Randy made a claim that implied reading my web log was better than poking yourself in the eye. Well, it no longer has to be! That's right, I've assembled 10 different ways to poke your eye, the most exciting, fun and exhilirating possibilities of the modern era. The days of mundanely touching your eyeball with the tip of your index finger are over. Next time you're at a party, impress your friends with your knowledge of eye-poking. Or compete in Taiwan's annual Eye-Poking Competition with confidence and skill. The ten possibilities are endless**!
- Use a fork. Try to get all the prongs into your eyeball.

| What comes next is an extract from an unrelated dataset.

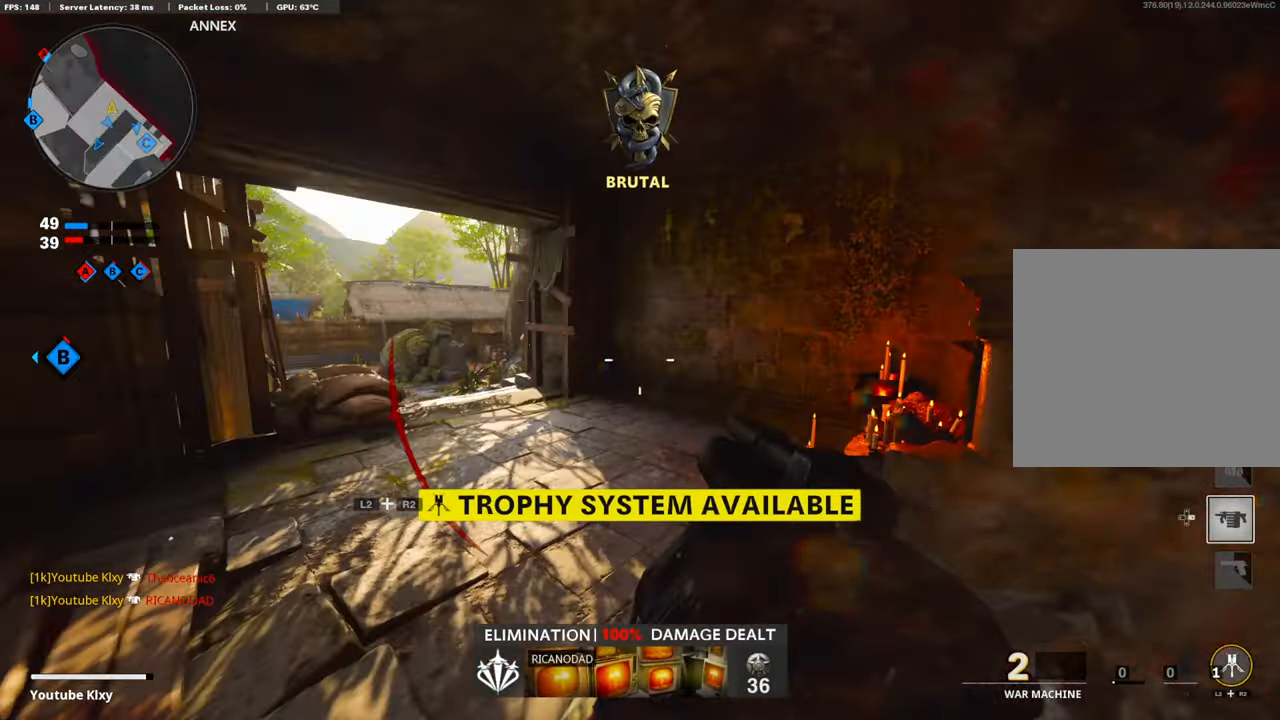
{"buttons": [], "left_stick": "up", "right_stick": "center", "events": [[117, "right_stick", "left"], [352, "right_stick", "center"]]}
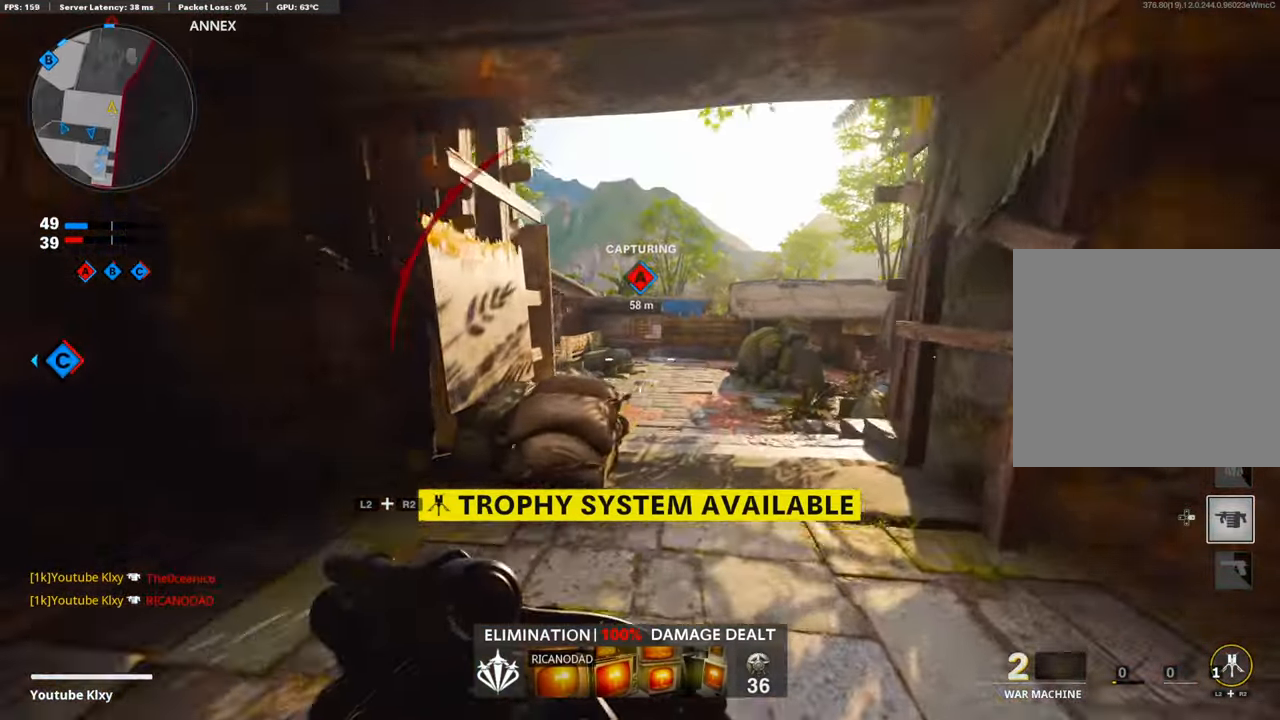
{"buttons": [], "left_stick": "up", "right_stick": "left", "events": [[452, "right_stick", "left"]]}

- Wear a contact with a banana image on it. Get a monkey to poke at it.
- Watch Pulp Fiction. Everytime you hear the word "Fuck" or a variation, poke your eye with a heroine syringe.
- Find two guys named Larry and Curly, then smack them in creative ways. Eventually you'll be poked in the eye with amazing synchronism.
- Pretend you've just seen Syriana (the George Clooney movie), this will cause you to poke your eye with anything available in hopes of ridding yourself of the terrible image burned into your retina.
- Use your pinkies!
- Use somebody else's pinky toes.
- Lay in bed. Throw a dart straight into the air and try to catch it on its return trip with your eyeball.
- Use a spoon to pluck out your eyeball. Set it on a table, then poke it angrily several times saying, "What are you gonna do about it, huh, huh?"
- Offer your eye a cigarette. When it refuses, force the cigarette into its pupil and say, "Everybody does it."
**The endlessness of the possibilities ends at option number ten.